Also exempt will be the transactions to send, process and receive remittances; acquiring allowed visas; the programs for supporting democracy on the island and the expansion of telecommunications and internet; and all the operations for the interests of U.S. national security and foreign policy.

While the Airbnb platform, which connects the owners of homes with persons seeking tourist accommodations, will not be affected, it is still not clear if Starwood Hotels, a U.S. subsidiary of the Marriott International group that has a hotel in Havana, will be included among the exceptions.

Donald Trump at the Manuel Artime Theater. Photo: AP.
Donald Trump at the Manuel Artime Theater.

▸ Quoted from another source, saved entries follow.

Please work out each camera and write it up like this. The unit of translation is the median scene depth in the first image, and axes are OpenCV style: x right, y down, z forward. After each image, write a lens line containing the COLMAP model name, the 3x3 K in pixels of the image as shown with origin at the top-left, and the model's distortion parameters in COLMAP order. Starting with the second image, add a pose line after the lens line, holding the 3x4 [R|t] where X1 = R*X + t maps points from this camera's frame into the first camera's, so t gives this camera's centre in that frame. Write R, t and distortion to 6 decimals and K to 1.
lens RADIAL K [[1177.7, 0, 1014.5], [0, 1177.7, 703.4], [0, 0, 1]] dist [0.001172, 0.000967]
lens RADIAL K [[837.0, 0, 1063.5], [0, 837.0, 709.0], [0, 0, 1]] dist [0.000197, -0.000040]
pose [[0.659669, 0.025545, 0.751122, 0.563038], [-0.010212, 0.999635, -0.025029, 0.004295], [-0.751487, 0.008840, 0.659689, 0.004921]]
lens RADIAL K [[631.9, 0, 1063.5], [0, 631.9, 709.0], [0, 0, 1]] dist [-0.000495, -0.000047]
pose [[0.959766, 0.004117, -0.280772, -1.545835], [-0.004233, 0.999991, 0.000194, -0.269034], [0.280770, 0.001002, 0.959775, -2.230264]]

Photo: AP.

–U.S. citizens who want to travel to Cuba under one of the 12 categories authorized by law, in the case of educational activities will have to do so accompanied at all times by a representative of a U.S. sponsoring company.

–Individual trips to open contacts with the Cuban people will be banned, although they can continue being carried out as part of an organized group.

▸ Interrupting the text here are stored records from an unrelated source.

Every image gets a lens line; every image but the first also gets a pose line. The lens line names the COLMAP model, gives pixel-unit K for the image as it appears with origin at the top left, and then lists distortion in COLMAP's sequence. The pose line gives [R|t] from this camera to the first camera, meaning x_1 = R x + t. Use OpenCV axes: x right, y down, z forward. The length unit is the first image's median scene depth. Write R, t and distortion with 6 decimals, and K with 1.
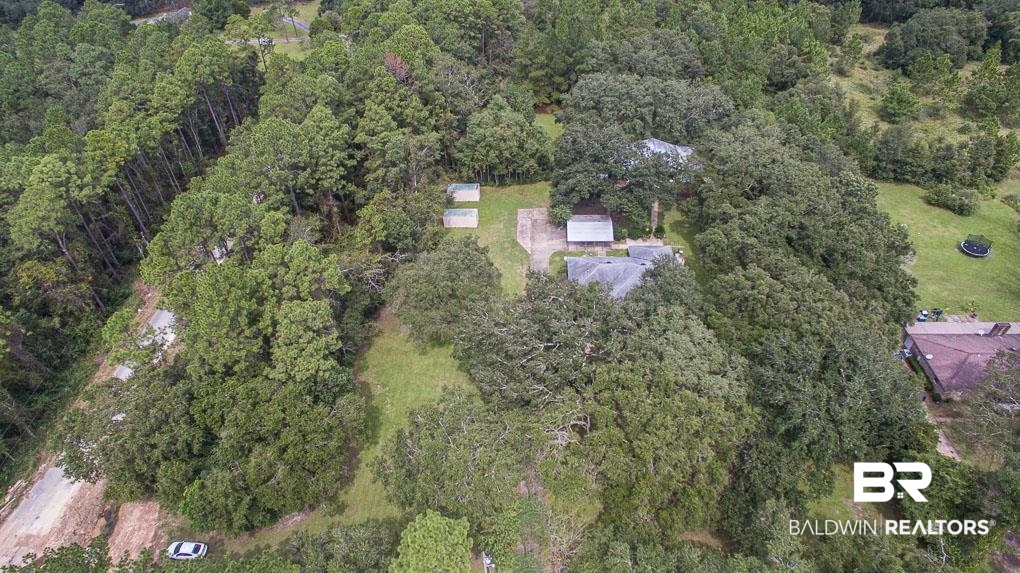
lens RADIAL K [[611.4, 0, 510.0], [0, 611.4, 286.5], [0, 0, 1]] dist [-0.125527, 0.092872]
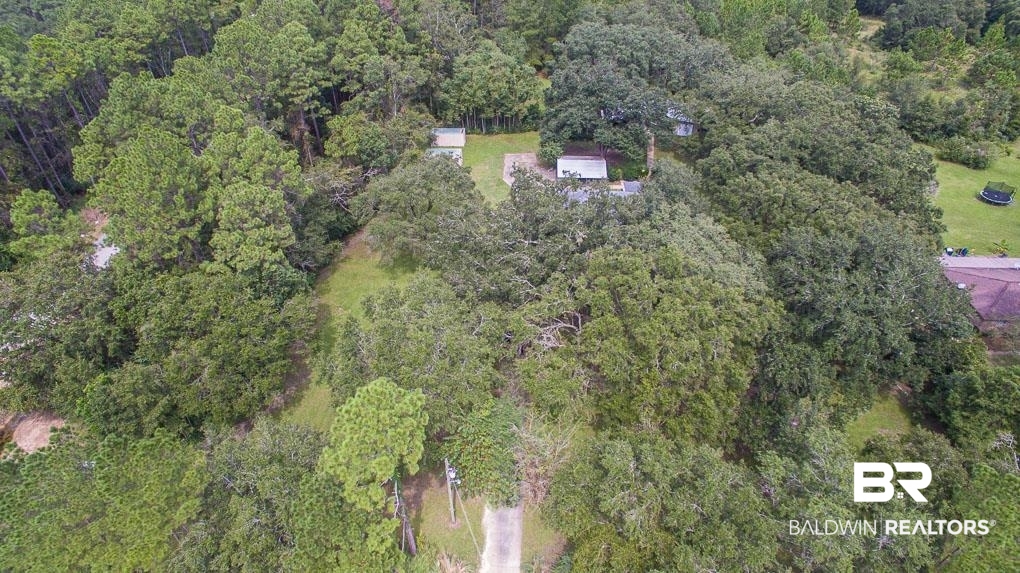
lens RADIAL K [[595.5, 0, 510.0], [0, 595.5, 286.5], [0, 0, 1]] dist [-0.121787, 0.087704]
pose [[0.999507, 0.026184, 0.017314, 0.010834], [-0.025232, 0.998269, -0.053129, 0.135618], [-0.018676, 0.052665, 0.998438, 0.110499]]
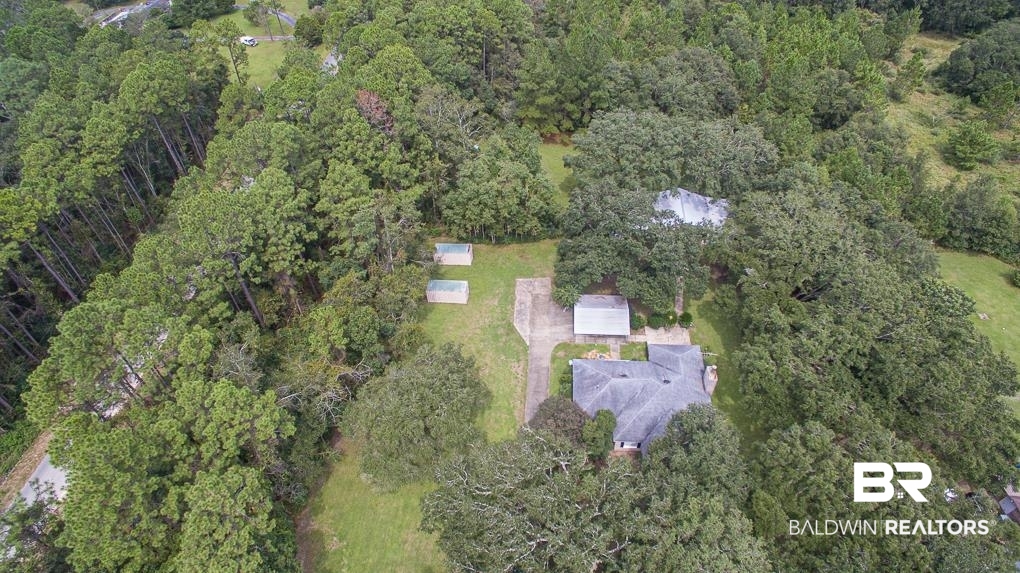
lens RADIAL K [[595.5, 0, 510.0], [0, 595.5, 286.5], [0, 0, 1]] dist [-0.121787, 0.087704]
pose [[0.999627, 0.023424, -0.014039, 0.017058], [-0.022603, 0.998172, 0.056047, -0.174858], [0.015326, -0.055709, 0.998329, 0.194666]]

–The U.S. government must revise the regulations of all the categories authorized to travel to Cuba.

–It is expected that the Trump administration will apply more strictly the regulation that asks all those who travel to Cuba to keep for five years all the receipts and documents of transactions related to their visit.

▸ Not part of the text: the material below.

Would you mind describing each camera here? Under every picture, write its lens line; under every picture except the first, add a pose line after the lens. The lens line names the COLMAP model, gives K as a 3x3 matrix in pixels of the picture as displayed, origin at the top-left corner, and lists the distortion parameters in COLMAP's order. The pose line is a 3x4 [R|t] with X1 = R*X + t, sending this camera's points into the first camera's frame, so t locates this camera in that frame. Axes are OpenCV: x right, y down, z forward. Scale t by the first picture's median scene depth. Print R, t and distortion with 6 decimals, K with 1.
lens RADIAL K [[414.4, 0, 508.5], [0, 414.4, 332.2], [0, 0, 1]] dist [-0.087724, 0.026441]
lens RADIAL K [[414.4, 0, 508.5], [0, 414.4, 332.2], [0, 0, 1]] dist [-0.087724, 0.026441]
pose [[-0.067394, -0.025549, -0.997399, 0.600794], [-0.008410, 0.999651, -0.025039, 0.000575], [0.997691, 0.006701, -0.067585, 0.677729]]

–Secretary of the Treasury Steve Mnuchin will regularly make audits of the trips to the island.

–The Trump administration supports the embargo on Cuba, which Obama had asked Congress to lift.

–The United States must pronounce itself against any effort in the UN or other international forums to pressure for the lifting of the embargo while there isn’t a political transition in Cuba.

–The Treasury Department will slightly expand the list of Cuban officials with which the United States and its citizens cannot do business with, under no circumstances, to include employees of the Supreme Court of Cuba, among others.

–The secretary of state must hand over to Trump, in a non-specified period of time, a report evaluating if the Cuban government has made democratic advances, and revise the cases of “human rights abuses” in the country.

–In a period of 90 days, Attorney General Jeff Sessions will have to issue a report to the president about the fugitives of U.S, justice believed to be living in Cuba of being protected by the Cuban government.

–The U.S. government will try to expand access to the internet on the island through a working group that includes the U.S. Office of Cuba Broadcasting, with programs and activities that promote freedom of expression through the independent media and with a free and deregulated access to information.

–The secretary of state, in coordination with the secretary of the treasury; of defense, James Mattis; of Commerce, Wilbur Ross; and of national security, John Kelly, together with the attorney general, will have to report every year to the president about the country’s commitment to ensure its interests in Cuba.

–Trump annuls the directive issued by Obama in October 2016 which formalized his changes to the Cuba policy and established the responsibility of each government agency in the new era of bilateral relations.